Vielleicht spricht der ominöse Lehrer ja auf den Eclipse Java Compiler an. Der kompiliert u.a. auch fehlerhaften Code, was teils recht praktisch sein kann.


----------



## Leroy42 (28. Dez 2006)

:shock:  :autsch:  ???:L


----------



## Soulfly (28. Dez 2006)

Ehm Lehrer können auch so blöd sein und denken, die IDE
- es gibt ja so komische kleine Dinger wie JavaEditor oda so -
und nennt sowas compiler. Mein Lehrer meinte das auch als ich
die erste Stunde bei ihm hatte.

PS: Ich hab ihn berichtigt und prompt musste ich es beweisen mit
einem Referat über Java und Compiler und wie man mit Java programmiert.
Nach der dritten Stunde. Danach wusste er dann auch mehr 
Das nur nebenbei.

Kann auch am Lehrer liegen :meld: 

MfG
Soulfly


EDIT:
Achso es gibt natürlich gcj von GNU
und noch andere OpenSource Compiler die Java anders Aufsetzen.
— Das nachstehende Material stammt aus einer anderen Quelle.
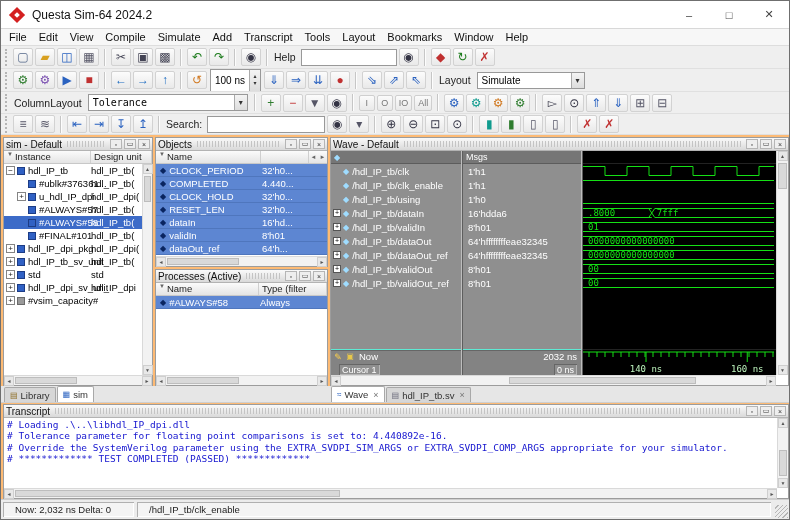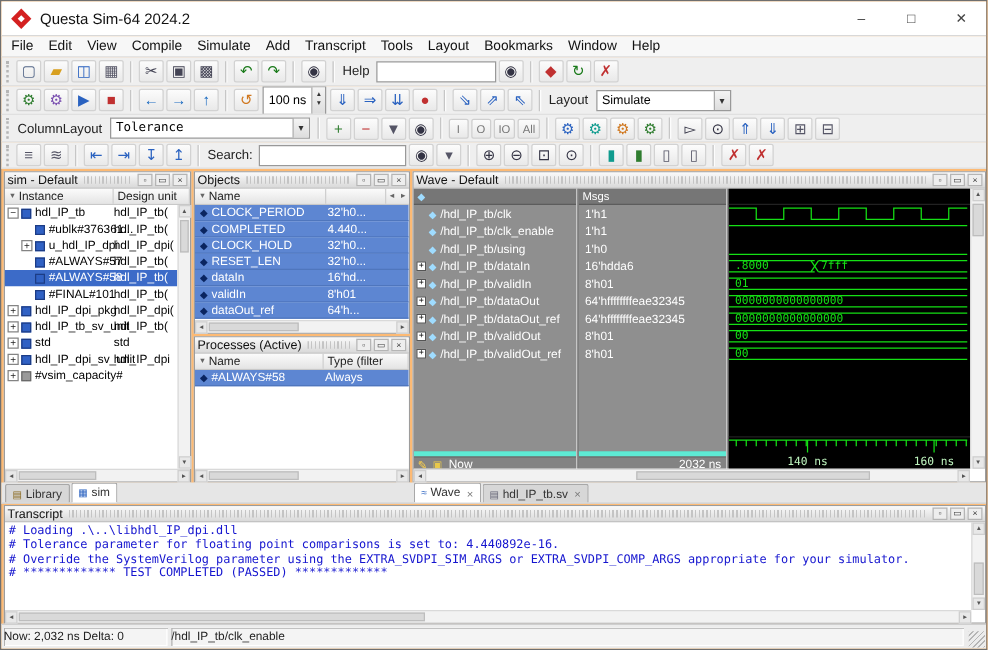"Instance" .colcell { align-items: center -> flex-start }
SOWHAT!


----------



## Leroy42 (29. Dez 2006)

Soulfly hat gesagt.:
			
		

> PS: Ich hab ihn berichtigt und prompt musste ich es beweisen mit
> einem Referat über Java und Compiler und wie man mit Java programmiert.
> Nach der dritten Stunde. *Danach wusste er dann auch mehr*



Ist ja ganz schön trick euer Lehrer: Drei Fliegen mit einer Klappe:

1) Einen vorlauten Schüler zur Abschreckung _bestraft_.
2) Eine Referataufgabe vergeben
3) Selbst ohne Eigeninitiave was dazugelernt.

 :wink:


----------